** Exercise prompt **
Reproduce the rows word for word, starting with the very first row and stopping after the row that contains "are the trusted".

** Data for review **
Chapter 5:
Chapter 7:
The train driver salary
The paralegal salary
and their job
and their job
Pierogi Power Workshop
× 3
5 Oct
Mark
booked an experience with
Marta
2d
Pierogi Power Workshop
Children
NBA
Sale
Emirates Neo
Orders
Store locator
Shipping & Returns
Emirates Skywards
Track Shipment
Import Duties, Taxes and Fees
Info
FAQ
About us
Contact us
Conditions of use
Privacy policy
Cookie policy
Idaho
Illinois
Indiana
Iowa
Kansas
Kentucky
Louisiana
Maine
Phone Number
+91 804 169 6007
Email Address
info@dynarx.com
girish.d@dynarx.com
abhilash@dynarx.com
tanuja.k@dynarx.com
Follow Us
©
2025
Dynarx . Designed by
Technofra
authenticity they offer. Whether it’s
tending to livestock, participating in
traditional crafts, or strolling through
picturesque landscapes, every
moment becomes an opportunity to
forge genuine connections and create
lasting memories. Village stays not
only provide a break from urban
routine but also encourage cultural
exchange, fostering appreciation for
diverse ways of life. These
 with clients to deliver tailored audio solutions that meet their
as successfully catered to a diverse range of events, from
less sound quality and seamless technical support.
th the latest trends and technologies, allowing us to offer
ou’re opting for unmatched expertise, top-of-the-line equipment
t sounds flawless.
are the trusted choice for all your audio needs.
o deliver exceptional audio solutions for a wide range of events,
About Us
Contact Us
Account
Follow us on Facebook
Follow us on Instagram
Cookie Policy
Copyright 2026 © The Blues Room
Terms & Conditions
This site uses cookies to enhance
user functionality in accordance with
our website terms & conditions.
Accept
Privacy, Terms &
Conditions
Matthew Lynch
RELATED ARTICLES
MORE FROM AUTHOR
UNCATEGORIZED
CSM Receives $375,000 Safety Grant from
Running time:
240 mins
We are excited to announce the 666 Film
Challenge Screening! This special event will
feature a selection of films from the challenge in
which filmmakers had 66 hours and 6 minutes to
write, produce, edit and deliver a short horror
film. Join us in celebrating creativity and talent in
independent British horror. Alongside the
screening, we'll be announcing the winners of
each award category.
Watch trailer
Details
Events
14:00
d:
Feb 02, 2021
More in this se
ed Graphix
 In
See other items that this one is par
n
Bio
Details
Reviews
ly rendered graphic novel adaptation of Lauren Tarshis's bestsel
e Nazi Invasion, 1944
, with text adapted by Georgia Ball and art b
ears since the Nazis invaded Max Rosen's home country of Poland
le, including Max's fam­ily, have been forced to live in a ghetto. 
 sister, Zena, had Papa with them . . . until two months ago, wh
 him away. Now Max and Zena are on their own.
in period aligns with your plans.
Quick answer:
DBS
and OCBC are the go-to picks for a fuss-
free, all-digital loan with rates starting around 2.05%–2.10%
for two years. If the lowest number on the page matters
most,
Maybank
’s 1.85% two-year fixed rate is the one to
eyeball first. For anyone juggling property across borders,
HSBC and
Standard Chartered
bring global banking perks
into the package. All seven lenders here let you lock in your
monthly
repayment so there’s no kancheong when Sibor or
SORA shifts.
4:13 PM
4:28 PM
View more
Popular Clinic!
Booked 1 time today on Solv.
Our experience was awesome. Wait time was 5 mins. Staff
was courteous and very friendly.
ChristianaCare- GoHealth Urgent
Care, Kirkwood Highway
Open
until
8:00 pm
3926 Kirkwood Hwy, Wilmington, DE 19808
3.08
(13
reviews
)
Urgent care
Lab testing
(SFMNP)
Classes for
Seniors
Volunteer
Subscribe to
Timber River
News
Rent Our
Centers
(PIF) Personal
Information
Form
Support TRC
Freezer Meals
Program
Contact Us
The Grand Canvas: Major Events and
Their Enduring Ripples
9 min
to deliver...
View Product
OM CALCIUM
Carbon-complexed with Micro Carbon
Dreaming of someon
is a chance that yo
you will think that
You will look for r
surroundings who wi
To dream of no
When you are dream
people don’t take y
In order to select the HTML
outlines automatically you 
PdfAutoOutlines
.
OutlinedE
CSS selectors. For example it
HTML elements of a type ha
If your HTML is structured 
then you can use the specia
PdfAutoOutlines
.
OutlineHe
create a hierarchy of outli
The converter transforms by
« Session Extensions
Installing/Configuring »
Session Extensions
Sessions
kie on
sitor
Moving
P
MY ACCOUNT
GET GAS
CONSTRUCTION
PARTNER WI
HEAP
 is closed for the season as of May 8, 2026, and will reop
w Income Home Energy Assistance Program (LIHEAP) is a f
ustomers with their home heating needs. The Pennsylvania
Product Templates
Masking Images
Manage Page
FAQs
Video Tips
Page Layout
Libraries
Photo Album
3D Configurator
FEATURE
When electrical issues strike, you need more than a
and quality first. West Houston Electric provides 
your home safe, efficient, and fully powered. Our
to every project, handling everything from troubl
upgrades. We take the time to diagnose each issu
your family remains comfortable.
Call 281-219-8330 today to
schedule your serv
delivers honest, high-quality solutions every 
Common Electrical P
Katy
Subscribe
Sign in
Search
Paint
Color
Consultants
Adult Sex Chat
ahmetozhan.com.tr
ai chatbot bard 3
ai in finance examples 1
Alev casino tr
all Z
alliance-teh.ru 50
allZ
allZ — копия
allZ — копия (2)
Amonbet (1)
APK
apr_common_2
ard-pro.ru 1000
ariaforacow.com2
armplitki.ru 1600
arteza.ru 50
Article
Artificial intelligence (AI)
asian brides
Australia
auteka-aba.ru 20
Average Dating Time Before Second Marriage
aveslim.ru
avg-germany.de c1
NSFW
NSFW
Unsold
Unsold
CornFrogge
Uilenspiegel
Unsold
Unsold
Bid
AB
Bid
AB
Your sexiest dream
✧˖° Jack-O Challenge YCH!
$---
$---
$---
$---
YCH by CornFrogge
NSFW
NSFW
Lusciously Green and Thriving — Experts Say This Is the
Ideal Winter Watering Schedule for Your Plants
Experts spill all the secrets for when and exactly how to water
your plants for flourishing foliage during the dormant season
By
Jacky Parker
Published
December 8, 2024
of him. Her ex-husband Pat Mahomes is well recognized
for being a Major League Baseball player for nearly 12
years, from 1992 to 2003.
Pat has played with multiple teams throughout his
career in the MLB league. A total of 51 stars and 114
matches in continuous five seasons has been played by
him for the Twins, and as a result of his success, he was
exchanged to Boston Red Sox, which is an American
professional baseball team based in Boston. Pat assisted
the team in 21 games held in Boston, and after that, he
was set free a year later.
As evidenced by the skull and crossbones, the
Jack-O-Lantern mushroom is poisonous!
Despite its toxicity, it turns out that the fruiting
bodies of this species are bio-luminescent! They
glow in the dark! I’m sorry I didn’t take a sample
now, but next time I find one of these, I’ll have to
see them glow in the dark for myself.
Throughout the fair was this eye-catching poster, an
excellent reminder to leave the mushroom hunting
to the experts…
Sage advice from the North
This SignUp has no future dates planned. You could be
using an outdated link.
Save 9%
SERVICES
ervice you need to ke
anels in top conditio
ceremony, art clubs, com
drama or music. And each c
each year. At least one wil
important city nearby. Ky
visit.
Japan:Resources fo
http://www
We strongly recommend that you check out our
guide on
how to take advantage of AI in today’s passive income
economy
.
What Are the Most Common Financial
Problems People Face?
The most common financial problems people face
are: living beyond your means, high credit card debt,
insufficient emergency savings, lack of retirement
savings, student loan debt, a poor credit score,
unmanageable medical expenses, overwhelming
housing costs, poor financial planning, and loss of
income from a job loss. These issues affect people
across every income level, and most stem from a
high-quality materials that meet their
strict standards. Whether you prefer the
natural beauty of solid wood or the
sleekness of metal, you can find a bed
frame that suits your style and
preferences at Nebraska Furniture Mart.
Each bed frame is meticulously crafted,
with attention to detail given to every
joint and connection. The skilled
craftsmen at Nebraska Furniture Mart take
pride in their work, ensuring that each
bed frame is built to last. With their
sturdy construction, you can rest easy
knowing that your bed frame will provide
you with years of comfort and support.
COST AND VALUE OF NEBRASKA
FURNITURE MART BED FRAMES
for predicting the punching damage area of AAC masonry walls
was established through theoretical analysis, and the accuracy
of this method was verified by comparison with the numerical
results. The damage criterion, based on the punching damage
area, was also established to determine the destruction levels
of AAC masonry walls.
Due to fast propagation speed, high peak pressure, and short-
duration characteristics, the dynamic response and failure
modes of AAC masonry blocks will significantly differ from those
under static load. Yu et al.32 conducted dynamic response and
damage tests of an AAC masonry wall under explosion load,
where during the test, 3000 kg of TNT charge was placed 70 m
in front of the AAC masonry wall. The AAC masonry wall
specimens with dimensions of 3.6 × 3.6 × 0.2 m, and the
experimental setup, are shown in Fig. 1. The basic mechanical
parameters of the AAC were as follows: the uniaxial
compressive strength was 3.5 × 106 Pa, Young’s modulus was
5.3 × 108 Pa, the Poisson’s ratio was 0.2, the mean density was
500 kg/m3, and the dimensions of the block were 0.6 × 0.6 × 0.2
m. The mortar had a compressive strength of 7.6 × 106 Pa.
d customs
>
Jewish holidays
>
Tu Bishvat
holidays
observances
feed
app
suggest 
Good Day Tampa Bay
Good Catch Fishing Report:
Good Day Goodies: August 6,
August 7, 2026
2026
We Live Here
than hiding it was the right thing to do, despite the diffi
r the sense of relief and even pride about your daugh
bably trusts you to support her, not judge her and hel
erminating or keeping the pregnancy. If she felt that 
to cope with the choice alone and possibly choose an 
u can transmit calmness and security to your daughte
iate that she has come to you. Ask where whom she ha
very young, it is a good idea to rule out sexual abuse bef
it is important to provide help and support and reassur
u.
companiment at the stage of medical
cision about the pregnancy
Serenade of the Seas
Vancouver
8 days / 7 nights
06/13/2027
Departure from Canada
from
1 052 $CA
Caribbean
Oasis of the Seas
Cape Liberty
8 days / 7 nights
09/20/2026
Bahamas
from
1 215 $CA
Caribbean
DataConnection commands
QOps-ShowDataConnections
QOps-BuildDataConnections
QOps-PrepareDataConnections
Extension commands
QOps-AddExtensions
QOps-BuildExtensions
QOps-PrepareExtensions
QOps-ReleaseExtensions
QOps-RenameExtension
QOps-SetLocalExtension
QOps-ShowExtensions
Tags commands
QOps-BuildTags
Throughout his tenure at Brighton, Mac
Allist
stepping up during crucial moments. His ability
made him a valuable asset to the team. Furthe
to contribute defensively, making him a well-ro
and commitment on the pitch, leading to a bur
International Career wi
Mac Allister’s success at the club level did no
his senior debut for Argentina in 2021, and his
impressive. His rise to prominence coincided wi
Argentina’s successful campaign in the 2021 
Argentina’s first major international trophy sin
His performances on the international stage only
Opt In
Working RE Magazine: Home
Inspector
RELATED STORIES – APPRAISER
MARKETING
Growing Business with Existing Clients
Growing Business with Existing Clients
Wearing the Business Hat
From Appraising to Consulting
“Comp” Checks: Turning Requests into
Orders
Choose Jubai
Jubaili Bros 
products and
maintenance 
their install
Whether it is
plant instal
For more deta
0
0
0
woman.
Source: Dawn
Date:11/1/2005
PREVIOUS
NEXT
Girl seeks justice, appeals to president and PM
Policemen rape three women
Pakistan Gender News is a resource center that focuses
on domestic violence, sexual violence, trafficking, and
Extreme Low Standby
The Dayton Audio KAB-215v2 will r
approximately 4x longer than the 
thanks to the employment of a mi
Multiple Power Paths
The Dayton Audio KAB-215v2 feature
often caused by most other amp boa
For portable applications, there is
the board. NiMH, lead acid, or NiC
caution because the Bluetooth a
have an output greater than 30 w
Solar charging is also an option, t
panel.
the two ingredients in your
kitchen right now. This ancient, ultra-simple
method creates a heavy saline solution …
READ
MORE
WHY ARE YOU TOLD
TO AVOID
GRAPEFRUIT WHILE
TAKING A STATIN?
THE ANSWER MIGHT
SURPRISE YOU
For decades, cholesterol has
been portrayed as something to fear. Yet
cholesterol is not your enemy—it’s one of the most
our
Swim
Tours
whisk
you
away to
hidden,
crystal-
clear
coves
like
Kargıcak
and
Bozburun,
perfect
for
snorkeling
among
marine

** Response area **
Chapter 5:
Chapter 7:
The train driver salary
The paralegal salary
and their job
and their job
Pierogi Power Workshop
× 3
5 Oct
Mark
booked an experience with
Marta
2d
Pierogi Power Workshop
Children
NBA
Sale
Emirates Neo
Orders
Store locator
Shipping & Returns
Emirates Skywards
Track Shipment
Import Duties, Taxes and Fees
Info
FAQ
About us
Contact us
Conditions of use
Privacy policy
Cookie policy
Idaho
Illinois
Indiana
Iowa
Kansas
Kentucky
Louisiana
Maine
Phone Number
+91 804 169 6007
Email Address
info@dynarx.com
girish.d@dynarx.com
abhilash@dynarx.com
tanuja.k@dynarx.com
Follow Us
©
2025
Dynarx . Designed by
Technofra
authenticity they offer. Whether it’s
tending to livestock, participating in
traditional crafts, or strolling through
picturesque landscapes, every
moment becomes an opportunity to
forge genuine connections and create
lasting memories. Village stays not
only provide a break from urban
routine but also encourage cultural
exchange, fostering appreciation for
diverse ways of life. These
 with clients to deliver tailored audio solutions that meet their
as successfully catered to a diverse range of events, from
less sound quality and seamless technical support.
th the latest trends and technologies, allowing us to offer
ou’re opting for unmatched expertise, top-of-the-line equipment
t sounds flawless.
are the trusted choice for all your audio needs.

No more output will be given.